Friday, June 10, 2011

The Virgin of Small Plains by Nancy Pickard

   If you're easily scared (like me), then you probably shouldn't read this book right before bed (like I did).  The first 50 pages of this book seriously creeped me out.  In 1987, Rex Shellenberger, his brother Patrick, and his father Nathan stumble across the dead body of a beautiful young woman.  She is completely naked and barely visible under the snow drift that covers her.  The Shellenberger boys are shocked by the scene, and they all deny that they recognize this young woman.
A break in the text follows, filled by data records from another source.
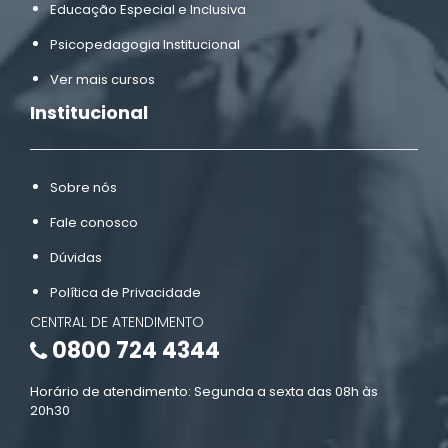
Educação Especial e Inclusiva
Psicopedagogia Institucional
Ver mais cursos
Institucional
Sobre nós
Fale conosco
Dúvidas
Política de Privacidade
CENTRAL DE ATENDIMENTO
0800 724 4344
Horário de atendimento: Segunda a sexta das 08h às
20h30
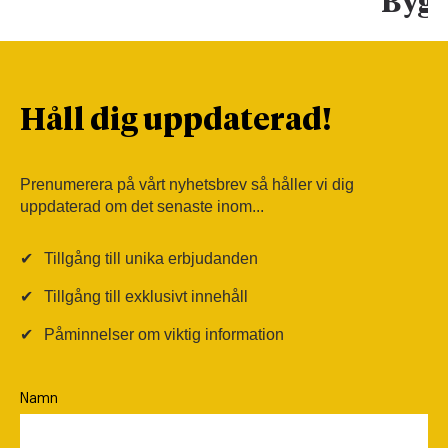
Bygg
Håll dig uppdaterad!
Prenumerera på vårt nyhetsbrev så håller vi dig
uppdaterad om det senaste inom...
✔
Tillgång till unika erbjudanden
✔
Tillgång till exklusivt innehåll
✔
Påminnelser om viktig information
Namn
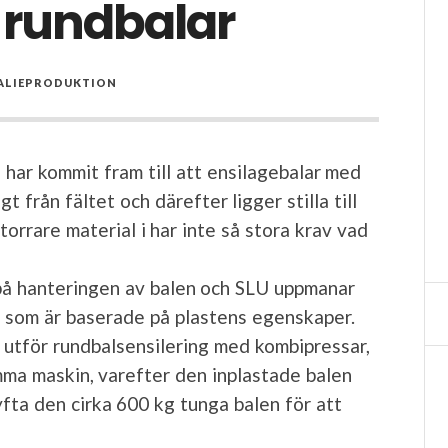
 rundbalar
ALIEPRODUKTION
 har kommit fram till att ensilagebalar med
t från fältet och därefter ligger stilla till
orrare material i har inte så stora krav vad
 på hanteringen av balen och SLU uppmanar
r som är baserade på plastens egenskaper.
er utför rundbalsensilering med kombipressar,
amma maskin, varefter den inplastade balen
yfta den cirka 600 kg tunga balen för att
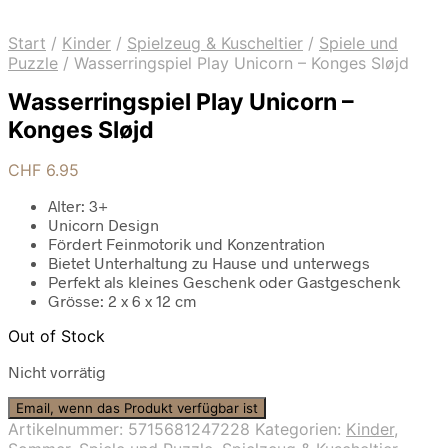
Start
/
Kinder
/
Spielzeug & Kuscheltier
/
Spiele und
Puzzle
/
Wasserringspiel Play Unicorn – Konges Sløjd
Wasserringspiel Play Unicorn –
Konges Sløjd
CHF
6.95
Alter: 3+
Unicorn Design
Fördert Feinmotorik und Konzentration
Bietet Unterhaltung zu Hause und unterwegs
Perfekt als kleines Geschenk oder Gastgeschenk
Grösse: 2 x 6 x 12 cm
Out of Stock
Nicht vorrätig
Email, wenn das Produkt verfügbar ist
Artikelnummer:
5715681247228
Kategorien:
Kinder
,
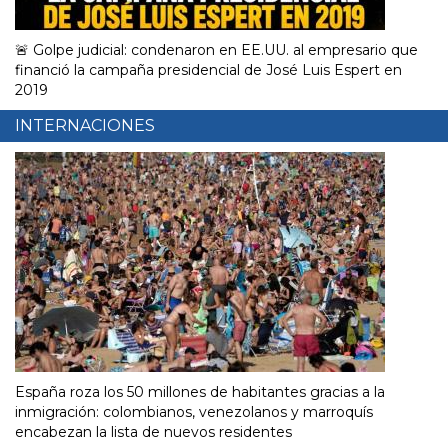
🚨 Golpe judicial: condenaron en EE.UU. al empresario que
financió la campaña presidencial de José Luis Espert en
2019
INTERNACIONES
España roza los 50 millones de habitantes gracias a la
inmigración: colombianos, venezolanos y marroquís
encabezan la lista de nuevos residentes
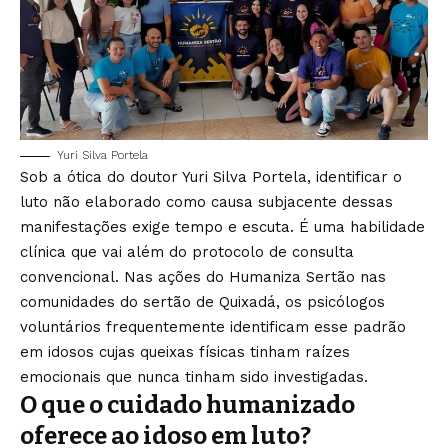
Yuri Silva Portela
Sob a ótica do doutor Yuri Silva Portela, identificar o
luto não elaborado como causa subjacente dessas
manifestações exige tempo e escuta. É uma habilidade
clínica que vai além do protocolo de consulta
convencional. Nas ações do Humaniza Sertão nas
comunidades do sertão de Quixadá, os psicólogos
voluntários frequentemente identificam esse padrão
em idosos cujas queixas físicas tinham raízes
emocionais que nunca tinham sido investigadas.
O que o cuidado humanizado
oferece ao idoso em luto?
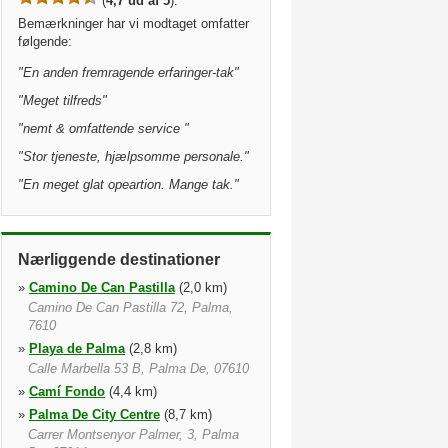
(
4,7 ud af 5
).
Bemærkninger har vi modtaget omfatter
følgende:
"
En anden fremragende erfaringer-tak
"
"
Meget tilfreds
"
"
nemt & omfattende service
"
"
Stor tjeneste, hjælpsomme personale.
"
"
En meget glat opeartion. Mange tak.
"
Nærliggende destinationer
»
Camino De Can Pastilla
(2,0 km)
Camino De Can Pastilla 72, Palma,
7610
»
Playa de Palma
(2,8 km)
Calle Marbella 53 B, Palma De, 07610
»
Camí Fondo
(4,4 km)
»
Palma De City Centre
(8,7 km)
Carrer Montsenyor Palmer, 3, Palma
   Meanwhile, across town, Mitch Newquist and Abby Reynolds are in high school and very much in love.  But the discovery of the body causes Mitch's parent to send him away the morning after she is found.  With no phone call or explanation from Mitch about why he left, Abby is completely heartbroken, and the town of Small Plains begins to suspect Mitch of being involved with the crime.

   Flash forward to 17 years later.  Life has mostly returned to normal and the young girl who was murdered has become a bit of a legend in the town (meaning...people believe she performs miracles from the grave).  But after all these years of the young girl's story being buried with her body, Mitch returns to town unexpectedly, determined to reveal what happened on the night of January 23, 1987.

   Ok so I know the plot sounds fairly typical for a mystery, but the way this girl's body was found and what happens to it after she is "recognized" is seriously gruesome.  If I were just a little more sensitive than I am, I probably would have had to put the book down for a while.  But Nancy Pickard has a gift for storytelling, and I just could not stop reading it.  Things really start to pick up around page 75 or so, when you realize that certain people of the town know exactly who this Jane Doe is, but for some reason, want to keep her identity a secret.

   The only problem I could find with this book was that the writing was sometimes a little underdeveloped, and the romantic scenes between Mitch and Abby were pretty cheesy (they're hot and heavy...we get it). But, the story is well-organized and written in a way that makes it very very difficult to put down.  So my conclusion is that, while Nancy Pickard may not be the best writer in the world, she sure has a knack for storytelling (and for freaking out her audience for that matter).  Even if the imagery in this book is intense sometimes, it is well worth pushing forward and making it to the final chapters of the book, which will take you completely by surprise.